**WHAT IS REQUIRED:** Rewrite all of the material below as a Markdown table with two columns, Row and Text, giving each line its own numbered row. Skip blank lines and the bracketed picture markers.

______

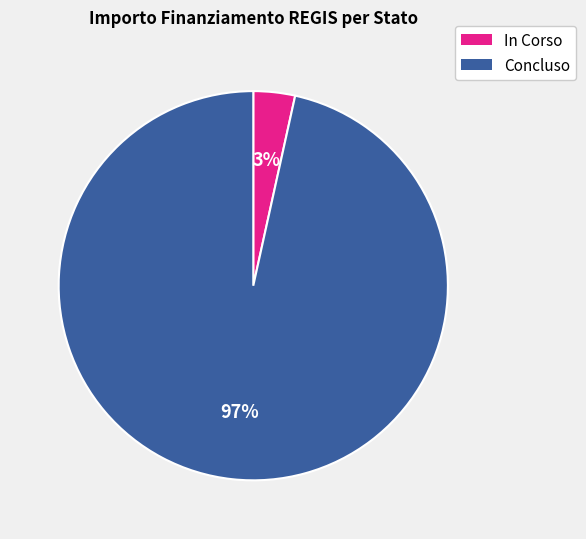

To the nearest percent, what is the average slice percentage?

50%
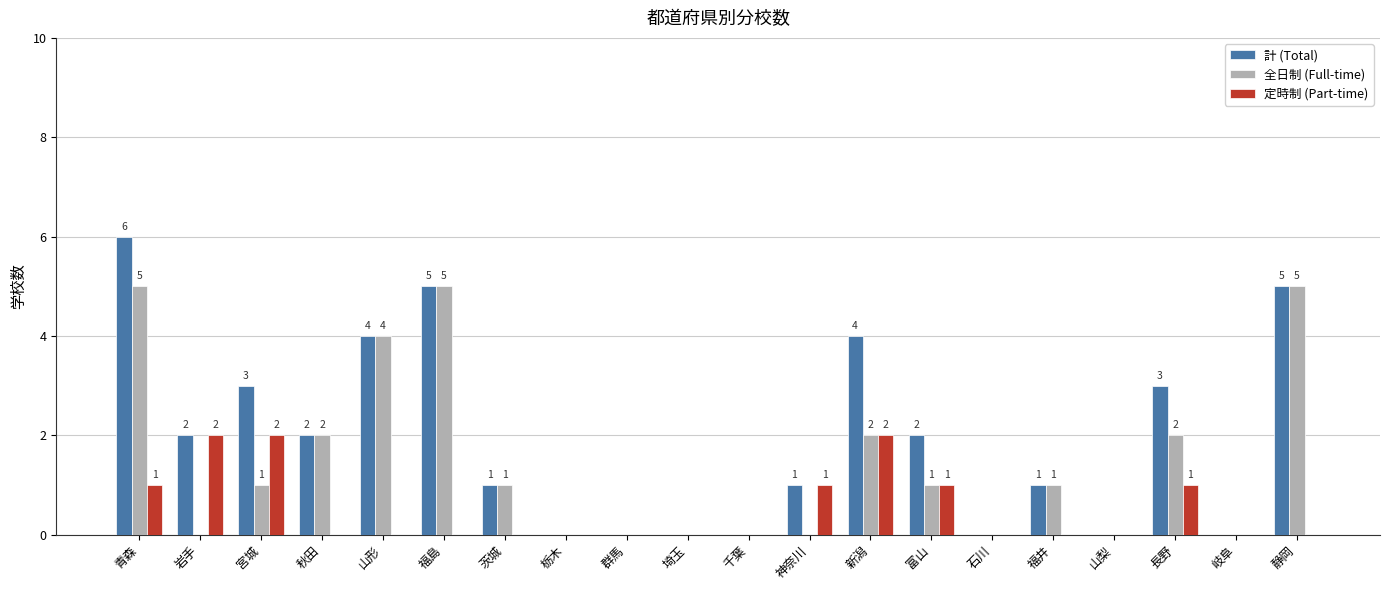

What is the average value of the 全日制 (Full-time) series?

1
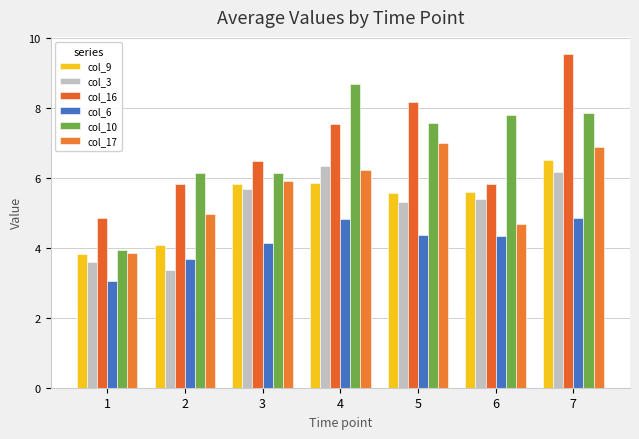

Which category has the highest value across all series?

7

______

**RESULT OF THIS TASK:**
| Row | Text |
|---|---|
| 1 | To the nearest percent, what is the average slice percentage? |
| 2 | 50% |
| 3 | What is the average value of the 全日制 (Full-time) series? |
| 4 | 1 |
| 5 | Which category has the highest value across all series? |
| 6 | 7 |